D2Cとは「Direct to Consumer」の略称で、メーカーやブランドが卸売業者や小売業者を介さず、直接消費者に商品を販売するビジネスモデルを指す。
D2Cという単語が生まれたきっかけは、2000年代~2010年代のアメリカにあるといわれている。1990年代から普及していたインターネットを通じたオンライン販売を使い、顧客への直接販売を実現するスタートアップが次々と誕生し、「Warby Parker(ワービーパーカー)」「Glossier(グロッシアー)」「Allbirds(オールバーズ)」「Casper(キャスパー)」など、多くのユニコーン企業が誕生した。なお、こうした動きには2004年にカナダで創業し、2006年よりカートサービスの提供を開始したECプラットフォーム「Shopify」の存在も関係すると考えられている。
日本では、販路の開拓や流通網の整備などにコストがかかることから、多くの場合、ものづくりに専念するメーカーと流通・小売販売を担う事業者は別々に存在していた。しかし、1900年代よりアパレル業界にてSPA(製造小売業:Speciality store retailer of Private label Apparel)事業者が台頭したり、2000年代以降、Amazonや楽天市場など容易に販売を開始できるECモールの普及により、メーカーが小売販売に参入したりと、こうした境界や役割分担は曖昧になりつつあった。
そんな中、日本でも2010年代以降、「FABRIC TOKYO(ファブリックトウキョウ)」「BULK HOMME(バルクオム)」「スナックミー」「BASE FOOD(ベースフード)」など、直販チャネルを起点に事業を展開するブランドが複数台頭。アパレル、化粧品、食品など多様なジャンルのブランドが登場し、2010年代後半には「D2Cブーム」ともいわれるほどになった。

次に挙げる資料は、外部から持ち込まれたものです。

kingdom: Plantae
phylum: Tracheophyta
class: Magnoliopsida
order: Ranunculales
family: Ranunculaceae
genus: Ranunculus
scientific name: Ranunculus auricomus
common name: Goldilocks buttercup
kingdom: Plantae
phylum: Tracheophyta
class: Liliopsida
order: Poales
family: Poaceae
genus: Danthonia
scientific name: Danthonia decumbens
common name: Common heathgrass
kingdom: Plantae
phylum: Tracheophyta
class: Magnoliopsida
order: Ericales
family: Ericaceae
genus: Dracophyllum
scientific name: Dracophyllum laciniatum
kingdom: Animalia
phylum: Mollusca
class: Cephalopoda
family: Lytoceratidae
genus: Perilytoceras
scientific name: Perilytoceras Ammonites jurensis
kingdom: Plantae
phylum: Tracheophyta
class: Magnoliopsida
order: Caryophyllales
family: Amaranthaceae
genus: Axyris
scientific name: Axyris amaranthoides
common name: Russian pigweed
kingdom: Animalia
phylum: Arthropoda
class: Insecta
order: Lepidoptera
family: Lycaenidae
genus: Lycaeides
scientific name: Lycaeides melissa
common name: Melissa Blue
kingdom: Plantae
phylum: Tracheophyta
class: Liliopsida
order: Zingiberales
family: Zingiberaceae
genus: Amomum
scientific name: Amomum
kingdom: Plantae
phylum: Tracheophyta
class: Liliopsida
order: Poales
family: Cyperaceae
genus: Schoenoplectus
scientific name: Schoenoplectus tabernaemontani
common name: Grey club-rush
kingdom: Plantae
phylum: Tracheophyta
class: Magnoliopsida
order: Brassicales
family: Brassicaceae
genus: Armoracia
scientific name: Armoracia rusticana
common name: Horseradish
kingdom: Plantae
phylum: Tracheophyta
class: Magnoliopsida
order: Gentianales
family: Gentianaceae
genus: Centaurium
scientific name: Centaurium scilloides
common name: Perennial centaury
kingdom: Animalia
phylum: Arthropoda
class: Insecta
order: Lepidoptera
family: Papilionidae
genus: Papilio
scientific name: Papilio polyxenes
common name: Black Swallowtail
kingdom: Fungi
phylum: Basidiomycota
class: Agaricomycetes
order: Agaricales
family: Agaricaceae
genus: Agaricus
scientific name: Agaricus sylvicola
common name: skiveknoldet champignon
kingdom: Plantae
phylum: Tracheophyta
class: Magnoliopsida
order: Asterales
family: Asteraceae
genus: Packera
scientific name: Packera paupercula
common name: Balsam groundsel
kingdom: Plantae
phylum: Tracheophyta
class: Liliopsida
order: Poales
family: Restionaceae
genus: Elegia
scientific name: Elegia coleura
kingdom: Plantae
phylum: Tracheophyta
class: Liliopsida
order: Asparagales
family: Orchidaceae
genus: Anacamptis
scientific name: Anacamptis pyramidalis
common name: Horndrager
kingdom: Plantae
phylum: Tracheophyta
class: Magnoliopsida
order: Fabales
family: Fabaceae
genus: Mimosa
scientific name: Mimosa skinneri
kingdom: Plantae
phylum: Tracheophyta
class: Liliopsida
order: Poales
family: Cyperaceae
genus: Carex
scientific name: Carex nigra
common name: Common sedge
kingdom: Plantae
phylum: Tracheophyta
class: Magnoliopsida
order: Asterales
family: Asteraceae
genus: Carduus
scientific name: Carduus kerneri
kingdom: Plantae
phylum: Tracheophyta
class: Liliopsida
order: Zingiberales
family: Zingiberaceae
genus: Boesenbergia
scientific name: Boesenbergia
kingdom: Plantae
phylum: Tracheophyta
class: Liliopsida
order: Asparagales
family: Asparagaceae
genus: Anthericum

D2Cの魅力は、自社で直接販路を有することにより、消費者に商品を提供するまでの仲介コストを抑え、それらを価格に反映できる点にある。また、問屋や小売店を挟まないため、仕入れや棚取りの交渉などをする必要がなく、生産後速やかに消費者へ商品を販売できる点もメリットだといえる。マーケティング施策を顧客へダイレクトに行える点や、消費者からのフィードバックをダイレクトに受け取り、迅速なPDCAサイクルを回して顧客満足度向上に取り組める点も利点であり、これらが実現可能となったのはSNSの台頭が関係すると考えられている。
なお、2020年代に入り、米国・日本ともにD2Cブランドの実店舗・小売進出が進んでいる。ブランドの認知向上、顧客層や事業規模拡大の過程ではECサイトを起点にしながらもリアルチャネルを用いた取り組みが欠かせないとされ、トライアルとしてのポップアップストア需要も増加。今後、D2Cブランドを立ち上げたり、メーカーのD2C化を推進したりするには、EC・デジタル起点、顧客起点といった特色はそのままに、OMOの視点が必須になるといえる。